TASK LIST
[1] Answer these questions from the excerpt about the solar eclipse trip to Nebraska:
(a) In which Nebraska county does the eclipse shadow first enter the state?
(b) How long will the total solar eclipse last in Falls City?
(c) In which newspaper was the ad placed?
[2] Proceed with the article about the solar eclipse trip to Falls City, Nebraska, writing on from its final sentence.

TEXT EXCERPT

========================

For many Minnesotans and the Central Plains states, ground zero is Nebraska.
This is the equivalent of a hundred-yard touchdown dash for the Cornhuskers. After zipping across Wyoming, the inky shadow enters Nebraska in Sioux County, at the top of the stubby panhandle, and swiftly cuts diagonally to the extreme southeast — in the space of 17 minutes — exiting over the Missouri River.
We are headed for the southeast corner, specifically Falls City (pop. 4,300), the hub of Nebraska's Richardson County. The solar eclipse map tells us that there, starting at 1:04 p.m., we can experience a total solar eclipse for 2 minutes and 37 seconds, near as good as it gets anyplace in the U.S.
We can remove our certified special eye protection during that short period of total eclipse, snap photos with our smartphones and, if near a farm yard, watch the chickens go to roost.
Outside this ribbon of darkness, the eclipse is diminished. Protective eyewear is essential throughout. (See short accompanying story.) The partial eclipse will best be experienced in Minnesota in the far southwest.
When the eclipse appeared on Donna's radar, Rand thought Luverne would be good enough. Donna knew better. It was all or nothing.
With a little more study, Rand agreed. He read, online, "Close is not good enough!"
Wearing the special solar protective eyewear, partial is "interesting light and atmosphere" but, to offer a perhaps tone-deaf analogy, it's the difference between being in the VIP seats at WE Fest
and lurking outside the gate hundreds of yards from the main stage.
Wrote a veteran of 12 total solar eclipses: " ... a total eclipse is a memorable, life-changing event which burns itself into memory — and never fades."
Barring clouds, of course.
A place in the path
Not willing to take a stab in the dark, we placed an ad in the Falls City Journal (see inset).
The response was immediate. Nikki, who got Donna's email in the classified ad department, responded immediately, kindly offering her own yard near downtown.

========================

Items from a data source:

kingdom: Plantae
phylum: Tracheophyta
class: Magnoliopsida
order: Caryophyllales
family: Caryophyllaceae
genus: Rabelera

========================

TASK-BY-TASK RESULTS
[1]
(a) Sioux County
(b) 2 minutes and 37 seconds
(c) The Falls City Journal

[2]
Within several days of the ad appearing, we had heard from Falls City and nearby Verdon and Rulo. So, we had a spot to lie on our backs and watch — full recline is recommended to avoid having to crane your neck.
Like many communities in the path, events are planned. Falls City, Nebraska, is staging "Dining in the Dark" on a downtown street. For $30, you receive a meal, T-shirt and eclipse eyewear.
We reserved a room in Shenandoah, Iowa, for Saturday and Sunday nights. We plan to explore in Nebraska on Sunday and visit each of the generous folks who called. We have already decided to bivouac at a spread a little south of Falls City.
A hill on the property was decisive. We had read, if possible — "elevate" to view the fast-approaching shadow.
On the road
We will also decide which of the three Missouri River crossings to use Sunday morning, either Nebraska City, Brownville or Rulo.
It's possible any or all of the three could be a chokepoint Monday morning as we solar tourists flood the state. Southeast Nebraska is within easy reach of Des Moines and Kansas City. Cornhuskers could pour down from Omaha and Lincoln.
One forecast, quoted in the Omaha World Herald, is upward of a half-million visitors. But no one knows: There is no precedent for this spectacle in the age of superhighways. Nebraska is seen by some experts on this sort of thing as the magnet for most of the Plains States, as far south as the Rio Grande.
Nebraska will put on additional troopers and dispatchers, plus three aircraft to scope traffic.
Road maintenance will be shut down.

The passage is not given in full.